Many of Zimbabwe's insurers do not have software to analyse risks associated with their business, a survey conducted by African Actuarial Consultants has revealed.
The survey conducted under the Zimbabwe Integrated Capital and Risk Project (Zicarp), spearheaded by the Insurance and Pension Commission (IPEC), seeks to bring about a more integrated framework that looks at credit, strategic, operational and insurance risks associated with insurance companies. The new framework, to be ready by February 2020, is expected to improve the regulator's oversight of the industry, focussing on risks, according to local media reports.
African Actuarial Consultants managing director, Tinashe Mashoko, said, "At least 62% do not have a software for analysing risks in their business.”
However, the study found that insurance companies are willing to embrace enterprise risk management and cooperate with Zicarp.
While 96% of insurance companies' staff consider risk in their day to day operations, the study revealed that more training is required to enable the employees.
"60% of insurance firms said they hold training, but the positive risk culture needs to be underpinned by regular training, not only at board level but across all members.”

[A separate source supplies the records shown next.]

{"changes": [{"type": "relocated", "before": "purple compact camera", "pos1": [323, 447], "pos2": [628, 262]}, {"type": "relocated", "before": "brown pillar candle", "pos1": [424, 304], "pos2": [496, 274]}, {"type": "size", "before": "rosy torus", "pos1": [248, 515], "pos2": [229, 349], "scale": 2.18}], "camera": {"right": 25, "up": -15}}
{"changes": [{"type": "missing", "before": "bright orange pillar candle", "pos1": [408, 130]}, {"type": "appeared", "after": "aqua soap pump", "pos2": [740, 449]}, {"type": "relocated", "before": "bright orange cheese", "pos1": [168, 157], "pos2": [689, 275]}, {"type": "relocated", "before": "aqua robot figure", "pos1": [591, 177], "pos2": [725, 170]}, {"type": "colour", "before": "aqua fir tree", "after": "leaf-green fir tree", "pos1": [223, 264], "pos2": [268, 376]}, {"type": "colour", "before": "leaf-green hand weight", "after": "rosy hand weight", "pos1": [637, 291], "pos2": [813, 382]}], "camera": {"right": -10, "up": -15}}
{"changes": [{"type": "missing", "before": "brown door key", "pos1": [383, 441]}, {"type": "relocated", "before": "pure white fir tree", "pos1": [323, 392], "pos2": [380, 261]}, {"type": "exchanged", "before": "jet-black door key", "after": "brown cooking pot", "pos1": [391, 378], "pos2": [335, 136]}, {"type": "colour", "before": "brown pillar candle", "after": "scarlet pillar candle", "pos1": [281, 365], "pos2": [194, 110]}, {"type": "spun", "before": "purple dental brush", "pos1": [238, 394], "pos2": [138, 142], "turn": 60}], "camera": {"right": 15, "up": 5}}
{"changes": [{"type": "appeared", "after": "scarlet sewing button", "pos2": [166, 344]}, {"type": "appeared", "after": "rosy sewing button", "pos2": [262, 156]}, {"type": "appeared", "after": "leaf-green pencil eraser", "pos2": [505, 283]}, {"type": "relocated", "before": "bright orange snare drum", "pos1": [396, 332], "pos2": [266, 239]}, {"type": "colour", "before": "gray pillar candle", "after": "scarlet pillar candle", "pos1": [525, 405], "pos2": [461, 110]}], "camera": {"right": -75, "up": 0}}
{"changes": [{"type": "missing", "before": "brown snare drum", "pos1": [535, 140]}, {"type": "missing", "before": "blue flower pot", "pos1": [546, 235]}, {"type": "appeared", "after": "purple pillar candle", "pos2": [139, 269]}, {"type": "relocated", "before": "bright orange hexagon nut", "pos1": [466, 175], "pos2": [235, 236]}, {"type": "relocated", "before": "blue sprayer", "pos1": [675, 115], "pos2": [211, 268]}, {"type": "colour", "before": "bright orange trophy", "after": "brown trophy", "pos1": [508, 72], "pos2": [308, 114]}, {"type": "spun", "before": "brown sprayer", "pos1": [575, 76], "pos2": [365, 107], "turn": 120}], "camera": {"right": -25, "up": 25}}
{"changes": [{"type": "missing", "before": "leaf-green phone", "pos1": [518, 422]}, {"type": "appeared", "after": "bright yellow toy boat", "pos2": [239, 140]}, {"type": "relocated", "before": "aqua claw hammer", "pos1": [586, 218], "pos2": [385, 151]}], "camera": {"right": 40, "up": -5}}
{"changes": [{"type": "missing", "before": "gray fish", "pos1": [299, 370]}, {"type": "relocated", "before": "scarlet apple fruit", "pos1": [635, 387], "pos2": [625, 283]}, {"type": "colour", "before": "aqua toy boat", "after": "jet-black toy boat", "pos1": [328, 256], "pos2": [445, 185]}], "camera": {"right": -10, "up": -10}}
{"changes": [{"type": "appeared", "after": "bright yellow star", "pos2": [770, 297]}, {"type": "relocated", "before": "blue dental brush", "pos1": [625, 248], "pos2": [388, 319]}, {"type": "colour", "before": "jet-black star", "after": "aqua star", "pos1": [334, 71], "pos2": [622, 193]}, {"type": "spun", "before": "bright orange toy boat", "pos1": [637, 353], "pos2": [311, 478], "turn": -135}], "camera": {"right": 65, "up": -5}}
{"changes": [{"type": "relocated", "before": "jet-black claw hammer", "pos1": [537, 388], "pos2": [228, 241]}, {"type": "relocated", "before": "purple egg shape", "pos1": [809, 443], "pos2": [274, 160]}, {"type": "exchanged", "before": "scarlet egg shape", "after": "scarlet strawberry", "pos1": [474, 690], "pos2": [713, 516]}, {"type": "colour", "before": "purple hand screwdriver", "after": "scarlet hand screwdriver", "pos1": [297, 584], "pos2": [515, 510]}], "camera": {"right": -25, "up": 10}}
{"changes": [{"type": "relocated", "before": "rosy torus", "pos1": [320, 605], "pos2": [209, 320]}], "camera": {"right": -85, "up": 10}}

The survey found out that there was a poor understanding of risk by insurance companies’ employees. Of the 25 sampled insurers, 44% indicated that their staff had average understanding of risk which could leave policyholders in danger of failing to get required information from insurance companies. Two of the 25 insurers indicated that their staff had poor understanding of risk.
The survey was guided by four main themes: risk culture, risk governance standards and implementation, risk management processes and actual risk management operations.